## [Activity]
Set down the line that contains "Farbenblindheit kann als" and every line after it to the end of the entries, exactly as they stand and nothing more.

===== Provided records

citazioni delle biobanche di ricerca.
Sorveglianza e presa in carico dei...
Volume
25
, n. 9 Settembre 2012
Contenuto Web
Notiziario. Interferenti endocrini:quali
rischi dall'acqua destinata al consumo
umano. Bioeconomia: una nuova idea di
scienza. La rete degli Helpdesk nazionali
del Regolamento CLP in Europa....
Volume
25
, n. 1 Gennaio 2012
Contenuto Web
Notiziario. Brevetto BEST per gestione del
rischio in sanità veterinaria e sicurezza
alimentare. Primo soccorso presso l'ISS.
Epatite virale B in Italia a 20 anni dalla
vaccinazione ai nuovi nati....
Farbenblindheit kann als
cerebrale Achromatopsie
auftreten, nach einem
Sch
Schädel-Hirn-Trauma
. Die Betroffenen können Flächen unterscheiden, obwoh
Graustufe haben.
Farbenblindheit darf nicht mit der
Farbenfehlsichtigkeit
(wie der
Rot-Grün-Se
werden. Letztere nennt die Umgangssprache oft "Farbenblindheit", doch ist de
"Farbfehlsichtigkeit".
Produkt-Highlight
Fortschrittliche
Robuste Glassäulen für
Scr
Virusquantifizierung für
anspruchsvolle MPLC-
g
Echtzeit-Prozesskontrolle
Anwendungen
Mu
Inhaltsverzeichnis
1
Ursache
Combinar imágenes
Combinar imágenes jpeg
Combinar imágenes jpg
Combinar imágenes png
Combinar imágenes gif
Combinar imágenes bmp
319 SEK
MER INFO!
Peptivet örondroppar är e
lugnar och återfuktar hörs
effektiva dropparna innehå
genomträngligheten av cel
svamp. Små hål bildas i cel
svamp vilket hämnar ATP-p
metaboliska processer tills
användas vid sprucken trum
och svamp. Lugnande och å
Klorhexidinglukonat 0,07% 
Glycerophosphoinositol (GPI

==========

## [Task answer]
Farbenblindheit kann als
cerebrale Achromatopsie
auftreten, nach einem
Sch
Schädel-Hirn-Trauma
. Die Betroffenen können Flächen unterscheiden, obwoh
Graustufe haben.
Farbenblindheit darf nicht mit der
Farbenfehlsichtigkeit
(wie der
Rot-Grün-Se
werden. Letztere nennt die Umgangssprache oft "Farbenblindheit", doch ist de
"Farbfehlsichtigkeit".
Produkt-Highlight
Fortschrittliche
Robuste Glassäulen für
Scr
Virusquantifizierung für
anspruchsvolle MPLC-
g
Echtzeit-Prozesskontrolle
Anwendungen
Mu
Inhaltsverzeichnis
1
Ursache
Combinar imágenes
Combinar imágenes jpeg
Combinar imágenes jpg
Combinar imágenes png
Combinar imágenes gif
Combinar imágenes bmp
319 SEK
MER INFO!
Peptivet örondroppar är e
lugnar och återfuktar hörs
effektiva dropparna innehå
genomträngligheten av cel
svamp. Små hål bildas i cel
svamp vilket hämnar ATP-p
metaboliska processer tills
användas vid sprucken trum
och svamp. Lugnande och å
Klorhexidinglukonat 0,07% 
Glycerophosphoinositol (GPI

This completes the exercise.